The research was primarily conducted at Stanford University and led by Fumiko Hoeft, associate director of neuroimaging applications at the Stanford University School of Medicine. In addition to McCandliss, Hoeft’s collaborators included researchers at MIT, the University of Jyväskylä in Finland and the University of York in the United Kingdom.

“This finding provides insight into how certain individuals with dyslexia may compensate for reading difficulties,” said Alan E. Guttmacher, director of the National Institutes of Health’s Eunice Kennedy Shriver National Institute of Child Health and Human Development, which provided funding for the study. 

“Understanding the brain activity associated with compensation may lead to ways to help individuals with this capacity draw upon their strengths,” Guttmacher said. “Similarly, learning why other individuals have difficulty compensating may lead to new treatments to help them overcome reading disability.”

The researchers used two types of brain imaging technology to conduct their study. The first, functional magnetic resonance imaging (fMRI), depicts oxygen use by brain areas involved in a particular task or activity. The second, diffusion tensor magnetic resonance imaging (DTI), maps white matter tracts that are the brain’s wiring, revealing connections between brain areas.

The researchers adapted algorithms used in artificial intelligence research to refine the brain activity data to create models that would predict the children’s later progress.

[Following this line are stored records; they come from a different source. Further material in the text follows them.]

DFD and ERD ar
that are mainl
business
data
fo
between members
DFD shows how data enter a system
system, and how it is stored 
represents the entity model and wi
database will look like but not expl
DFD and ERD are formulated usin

Using this relatively new technique, the researchers could use the brain scanning data collected at the beginning of the study to predict with more than 90 percent accuracy which children would go on to improve their reading skills two and a half years later.

In contrast, the battery of standardized, paper-and-pencil tests typically used by reading specialists did not aid in predicting which of the children with dyslexia would go on to improve their reading ability years later.

The study is part of a rapidly developing field of research known as “educational neuroscience” that brings together neuroimaging studies with educational research to understand how individual learners differ in brain structure and activity and how learning can drive changes at the neural level.

“This latest study provides a simple answer to a very complex question—what can neuroscience contribute to complex issues in education?” McCandliss said. “Here we have a clear example of how new insights and discoveries are beginning to emerge by pairing rigorous education research with novel neuroimaging approaches.”

The research was published in December in the Proceedings of the National Academy of Science. It was funded by the National Institute of Child Health and Human Development, the Stanford University Lucile Packard Children’s Hospital Child Health Research Program, the William and Flora Hewlett Foundation and the Richard King Mellon Foundation.